Severe cold is not anything new to the Galveston Bay Complex; however, the number of days of subfreezing conditions has progressively dropped over the last decade.
A frequently asked question by readers of the Galveston County Daily News is how will all of the bitter cold weather affect fishing during 2018?
The answer is that it is hard to pinpoint; however, there are several indicators that tell us that when the weather warms, normal fishing patterns should return.
In the good news department, it appears that there were no major fish kills during the multiple freeze events that took place. While fish kills were reported, most of the finfish were forage fish, mainly mullet, menhaden and small fish of all species that were not large enough to tolerate water in the 40 degree range very long.

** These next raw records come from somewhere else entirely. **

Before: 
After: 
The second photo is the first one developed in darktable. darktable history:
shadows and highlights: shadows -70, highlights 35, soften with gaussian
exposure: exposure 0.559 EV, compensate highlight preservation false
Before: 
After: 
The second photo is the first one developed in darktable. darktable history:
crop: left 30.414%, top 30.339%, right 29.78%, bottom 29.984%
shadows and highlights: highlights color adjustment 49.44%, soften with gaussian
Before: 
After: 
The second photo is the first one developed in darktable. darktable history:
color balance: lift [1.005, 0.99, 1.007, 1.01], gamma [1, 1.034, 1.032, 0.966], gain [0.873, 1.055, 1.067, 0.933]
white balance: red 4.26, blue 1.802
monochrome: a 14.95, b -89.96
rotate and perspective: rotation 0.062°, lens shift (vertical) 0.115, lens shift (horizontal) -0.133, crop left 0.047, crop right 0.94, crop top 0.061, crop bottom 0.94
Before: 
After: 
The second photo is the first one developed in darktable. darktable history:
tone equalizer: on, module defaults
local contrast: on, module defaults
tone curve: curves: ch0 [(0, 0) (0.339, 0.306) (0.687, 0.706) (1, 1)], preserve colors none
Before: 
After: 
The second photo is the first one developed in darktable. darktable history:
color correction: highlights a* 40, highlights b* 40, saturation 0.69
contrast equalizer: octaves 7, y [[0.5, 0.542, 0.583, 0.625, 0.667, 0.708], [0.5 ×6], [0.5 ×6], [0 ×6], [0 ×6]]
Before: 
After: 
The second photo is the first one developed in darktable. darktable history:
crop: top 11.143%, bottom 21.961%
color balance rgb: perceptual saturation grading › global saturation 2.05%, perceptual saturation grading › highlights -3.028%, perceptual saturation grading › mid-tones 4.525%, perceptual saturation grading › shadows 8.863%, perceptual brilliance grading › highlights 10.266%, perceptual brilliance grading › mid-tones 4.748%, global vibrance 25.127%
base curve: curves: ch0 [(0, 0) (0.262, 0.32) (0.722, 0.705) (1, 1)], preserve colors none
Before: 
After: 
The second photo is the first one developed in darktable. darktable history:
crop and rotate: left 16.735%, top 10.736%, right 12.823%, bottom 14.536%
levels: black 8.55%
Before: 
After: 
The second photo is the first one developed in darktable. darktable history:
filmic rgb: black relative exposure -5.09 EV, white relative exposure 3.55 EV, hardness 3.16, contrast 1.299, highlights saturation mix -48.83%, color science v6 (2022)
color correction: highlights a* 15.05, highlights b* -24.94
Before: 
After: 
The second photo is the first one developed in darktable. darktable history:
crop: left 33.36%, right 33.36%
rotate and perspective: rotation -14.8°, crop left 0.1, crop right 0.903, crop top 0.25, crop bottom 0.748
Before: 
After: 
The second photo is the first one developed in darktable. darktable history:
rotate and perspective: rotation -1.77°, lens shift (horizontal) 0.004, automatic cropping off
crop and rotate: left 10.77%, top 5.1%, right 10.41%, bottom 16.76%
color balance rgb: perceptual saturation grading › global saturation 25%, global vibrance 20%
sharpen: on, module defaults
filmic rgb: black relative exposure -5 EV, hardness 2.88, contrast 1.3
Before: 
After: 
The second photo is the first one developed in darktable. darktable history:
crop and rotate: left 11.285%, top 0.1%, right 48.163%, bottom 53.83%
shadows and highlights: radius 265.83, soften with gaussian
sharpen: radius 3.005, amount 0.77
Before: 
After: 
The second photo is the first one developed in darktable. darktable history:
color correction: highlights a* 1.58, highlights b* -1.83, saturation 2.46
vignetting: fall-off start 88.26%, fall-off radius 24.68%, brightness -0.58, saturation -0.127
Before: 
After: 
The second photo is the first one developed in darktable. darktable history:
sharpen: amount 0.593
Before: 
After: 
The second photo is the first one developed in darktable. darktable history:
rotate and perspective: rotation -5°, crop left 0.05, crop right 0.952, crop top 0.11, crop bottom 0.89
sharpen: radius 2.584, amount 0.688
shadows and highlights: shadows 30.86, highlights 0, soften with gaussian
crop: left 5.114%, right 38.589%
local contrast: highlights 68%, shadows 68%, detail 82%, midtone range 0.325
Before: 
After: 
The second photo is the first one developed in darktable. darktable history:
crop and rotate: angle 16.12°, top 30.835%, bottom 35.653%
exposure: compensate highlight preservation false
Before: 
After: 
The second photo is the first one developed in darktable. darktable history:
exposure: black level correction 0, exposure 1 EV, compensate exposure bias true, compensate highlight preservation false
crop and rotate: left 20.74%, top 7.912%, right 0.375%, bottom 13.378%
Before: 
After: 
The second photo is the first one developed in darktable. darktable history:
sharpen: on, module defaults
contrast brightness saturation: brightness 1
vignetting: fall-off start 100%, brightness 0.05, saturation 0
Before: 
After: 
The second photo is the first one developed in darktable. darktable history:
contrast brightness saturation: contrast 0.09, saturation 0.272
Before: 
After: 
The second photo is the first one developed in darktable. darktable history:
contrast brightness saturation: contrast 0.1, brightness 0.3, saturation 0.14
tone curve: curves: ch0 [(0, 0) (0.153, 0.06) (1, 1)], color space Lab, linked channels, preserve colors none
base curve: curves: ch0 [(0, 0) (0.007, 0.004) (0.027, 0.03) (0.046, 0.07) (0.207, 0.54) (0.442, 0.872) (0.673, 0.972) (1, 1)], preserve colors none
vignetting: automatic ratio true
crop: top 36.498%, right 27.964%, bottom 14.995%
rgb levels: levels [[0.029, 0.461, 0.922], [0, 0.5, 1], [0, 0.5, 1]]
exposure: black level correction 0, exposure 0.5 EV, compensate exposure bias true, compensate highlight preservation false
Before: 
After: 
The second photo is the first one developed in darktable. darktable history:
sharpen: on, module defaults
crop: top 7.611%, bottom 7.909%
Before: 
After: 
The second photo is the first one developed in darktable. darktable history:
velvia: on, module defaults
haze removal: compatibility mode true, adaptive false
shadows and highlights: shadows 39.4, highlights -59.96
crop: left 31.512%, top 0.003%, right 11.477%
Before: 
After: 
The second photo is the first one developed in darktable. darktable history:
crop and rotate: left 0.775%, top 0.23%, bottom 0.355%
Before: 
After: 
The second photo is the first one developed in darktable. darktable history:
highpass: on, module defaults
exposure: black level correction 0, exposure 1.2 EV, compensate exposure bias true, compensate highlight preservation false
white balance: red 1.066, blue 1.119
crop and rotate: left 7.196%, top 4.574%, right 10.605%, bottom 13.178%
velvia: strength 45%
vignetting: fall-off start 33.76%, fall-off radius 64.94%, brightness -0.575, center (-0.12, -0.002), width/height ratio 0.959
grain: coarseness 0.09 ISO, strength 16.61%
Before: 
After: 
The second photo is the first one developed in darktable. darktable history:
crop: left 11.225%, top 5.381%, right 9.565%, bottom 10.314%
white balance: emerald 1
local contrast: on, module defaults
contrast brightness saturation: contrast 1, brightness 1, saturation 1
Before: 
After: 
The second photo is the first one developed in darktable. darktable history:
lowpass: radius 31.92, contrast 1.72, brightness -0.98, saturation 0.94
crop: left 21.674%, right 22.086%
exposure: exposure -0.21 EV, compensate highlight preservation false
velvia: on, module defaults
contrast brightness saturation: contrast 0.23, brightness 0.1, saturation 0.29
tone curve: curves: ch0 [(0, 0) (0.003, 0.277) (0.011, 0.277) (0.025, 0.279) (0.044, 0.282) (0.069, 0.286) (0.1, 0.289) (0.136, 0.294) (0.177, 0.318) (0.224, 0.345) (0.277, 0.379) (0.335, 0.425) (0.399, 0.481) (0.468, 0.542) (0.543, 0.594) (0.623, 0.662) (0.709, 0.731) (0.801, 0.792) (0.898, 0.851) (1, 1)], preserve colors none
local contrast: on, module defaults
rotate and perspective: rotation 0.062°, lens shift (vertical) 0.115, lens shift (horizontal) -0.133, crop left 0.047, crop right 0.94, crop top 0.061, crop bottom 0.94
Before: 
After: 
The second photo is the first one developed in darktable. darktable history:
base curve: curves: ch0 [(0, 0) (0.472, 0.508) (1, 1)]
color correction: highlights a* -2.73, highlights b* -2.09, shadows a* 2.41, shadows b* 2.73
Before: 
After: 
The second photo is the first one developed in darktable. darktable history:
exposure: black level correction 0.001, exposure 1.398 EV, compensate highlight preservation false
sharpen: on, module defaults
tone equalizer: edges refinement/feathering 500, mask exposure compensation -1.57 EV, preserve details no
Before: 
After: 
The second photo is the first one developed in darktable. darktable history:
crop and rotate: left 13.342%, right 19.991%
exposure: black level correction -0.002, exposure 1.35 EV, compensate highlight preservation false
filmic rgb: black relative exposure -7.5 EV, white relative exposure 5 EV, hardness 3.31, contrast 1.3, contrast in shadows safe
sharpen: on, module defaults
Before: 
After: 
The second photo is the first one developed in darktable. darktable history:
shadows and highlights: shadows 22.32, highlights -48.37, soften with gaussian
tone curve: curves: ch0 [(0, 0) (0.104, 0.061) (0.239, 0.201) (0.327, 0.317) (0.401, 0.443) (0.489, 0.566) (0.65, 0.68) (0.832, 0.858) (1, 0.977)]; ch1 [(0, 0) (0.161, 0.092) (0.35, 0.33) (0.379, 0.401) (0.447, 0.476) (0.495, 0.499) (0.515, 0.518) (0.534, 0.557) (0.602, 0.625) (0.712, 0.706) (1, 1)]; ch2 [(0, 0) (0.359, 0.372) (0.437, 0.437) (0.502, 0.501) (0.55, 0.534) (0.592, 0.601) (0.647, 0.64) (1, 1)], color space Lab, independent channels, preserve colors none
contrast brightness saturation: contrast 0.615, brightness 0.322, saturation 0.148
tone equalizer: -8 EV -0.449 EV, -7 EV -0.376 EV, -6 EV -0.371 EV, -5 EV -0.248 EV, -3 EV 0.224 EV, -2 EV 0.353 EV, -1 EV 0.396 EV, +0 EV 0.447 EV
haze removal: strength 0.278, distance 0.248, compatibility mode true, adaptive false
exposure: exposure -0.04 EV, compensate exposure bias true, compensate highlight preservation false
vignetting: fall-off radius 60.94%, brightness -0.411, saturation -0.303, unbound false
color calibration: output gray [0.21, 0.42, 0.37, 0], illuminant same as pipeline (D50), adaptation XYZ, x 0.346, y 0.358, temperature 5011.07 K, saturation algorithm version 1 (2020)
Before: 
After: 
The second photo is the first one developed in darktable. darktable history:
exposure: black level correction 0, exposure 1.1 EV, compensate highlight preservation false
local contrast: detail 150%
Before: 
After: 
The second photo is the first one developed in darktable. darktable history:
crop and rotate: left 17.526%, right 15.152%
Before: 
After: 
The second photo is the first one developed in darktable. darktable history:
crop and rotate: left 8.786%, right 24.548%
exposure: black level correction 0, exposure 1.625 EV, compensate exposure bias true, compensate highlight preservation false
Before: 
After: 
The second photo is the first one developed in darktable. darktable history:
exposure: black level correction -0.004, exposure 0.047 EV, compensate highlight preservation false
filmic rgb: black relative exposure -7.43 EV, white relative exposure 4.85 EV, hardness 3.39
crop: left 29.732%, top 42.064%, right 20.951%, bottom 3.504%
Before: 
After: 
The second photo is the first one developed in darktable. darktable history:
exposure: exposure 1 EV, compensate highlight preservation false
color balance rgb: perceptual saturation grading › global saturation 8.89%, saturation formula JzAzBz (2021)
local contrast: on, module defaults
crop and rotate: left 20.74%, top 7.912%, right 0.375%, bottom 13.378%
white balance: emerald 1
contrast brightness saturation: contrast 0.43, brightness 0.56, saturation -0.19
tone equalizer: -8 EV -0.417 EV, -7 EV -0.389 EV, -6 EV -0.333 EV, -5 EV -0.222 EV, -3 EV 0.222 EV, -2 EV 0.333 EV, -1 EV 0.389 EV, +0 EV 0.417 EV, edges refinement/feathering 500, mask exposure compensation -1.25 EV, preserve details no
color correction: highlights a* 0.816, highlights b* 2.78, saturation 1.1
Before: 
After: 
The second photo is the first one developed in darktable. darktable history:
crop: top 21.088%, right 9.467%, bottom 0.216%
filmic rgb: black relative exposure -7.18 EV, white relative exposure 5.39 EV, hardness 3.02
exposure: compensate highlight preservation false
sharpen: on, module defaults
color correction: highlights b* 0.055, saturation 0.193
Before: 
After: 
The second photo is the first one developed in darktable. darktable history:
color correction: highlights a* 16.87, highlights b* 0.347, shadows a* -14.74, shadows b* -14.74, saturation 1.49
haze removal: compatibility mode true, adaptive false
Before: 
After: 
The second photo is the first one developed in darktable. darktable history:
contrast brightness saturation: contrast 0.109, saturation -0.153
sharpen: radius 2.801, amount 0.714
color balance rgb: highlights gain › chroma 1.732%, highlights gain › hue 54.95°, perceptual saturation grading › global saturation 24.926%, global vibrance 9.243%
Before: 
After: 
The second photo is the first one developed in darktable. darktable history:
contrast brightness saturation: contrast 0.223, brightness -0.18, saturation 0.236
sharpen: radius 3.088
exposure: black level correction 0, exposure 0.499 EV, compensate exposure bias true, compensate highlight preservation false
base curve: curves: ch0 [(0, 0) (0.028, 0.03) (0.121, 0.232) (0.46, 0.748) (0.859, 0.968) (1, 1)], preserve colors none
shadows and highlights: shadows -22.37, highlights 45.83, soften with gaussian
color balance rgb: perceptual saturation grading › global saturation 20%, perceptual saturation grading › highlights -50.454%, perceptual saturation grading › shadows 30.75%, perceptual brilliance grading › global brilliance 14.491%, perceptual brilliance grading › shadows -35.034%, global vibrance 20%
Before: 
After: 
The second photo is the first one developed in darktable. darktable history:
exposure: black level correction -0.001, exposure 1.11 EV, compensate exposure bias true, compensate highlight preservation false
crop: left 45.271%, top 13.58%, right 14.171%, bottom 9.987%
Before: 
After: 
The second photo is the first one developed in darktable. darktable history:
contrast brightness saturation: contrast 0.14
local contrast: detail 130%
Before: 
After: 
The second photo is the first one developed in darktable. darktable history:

One of the reasons the stocks of gamefish survived well is that they had time to get acclimated to the cold and had moved into areas offering deep, protected waters.
Last January, the Texas Parks and Wildlife Department exercised its right to close certain bodies of water when freeze events took place. This is the first time the TPWD has exercised that option and the areas around the Galveston Bay Complex that were affected were Moses Lake in the vicinity of the flood gates and most of Offatts Bayou.
Both areas are known to hold large concentrations of trout and other fish when the water temperatures fall into the low 40s or lower. In those pockets of deep water, fish are sluggish and easy prey for anglers.
Shortly after one of the freeze events in the early 1960s, I fished with a friend at the Blue Hole in Offatts Bayou and recall catching close to 50 trout (there were no size nor bag limits back then) with many of the fish being snagged by the treble hooks on my Bingo Lure.
In the bad news department, the freeze took its toll on aquatic vegetation. There is little doubt that the plants will rebound; however, it could take a while after this long winter. Like with all other vegetation, warm weather is the key to rebounding and growth.
The effect of the loss of aquatic plants is in the loss of cover for fish, mainly young fin fish, crustaceans and shell fish.
Over the past 10 to 20 years when mild winters were the norm, we started the spring season with a good crop of bait in the marshes and wetlands. It remains to be seen just how badly the freezes affected that part of the marine life cycle.
Overall, I expect 2018 to be a good year for fishing, barring any catastrophic events such as major floods or droughts.
While not on the topic of fishing directly, one of the big effects of a long cold winter is on boats, especially engines and mechanical equipment. A large number of boats have not been run for many weeks and problems likely are going to be widespread, with contaminated fuel, frozen water lines and other parts that are vulnerable to freezing weather or sitting up very long.
Before using your boat for the first time this year, check it out. For the first trip away from the dock, make it an abbreviated one and do not venture too far.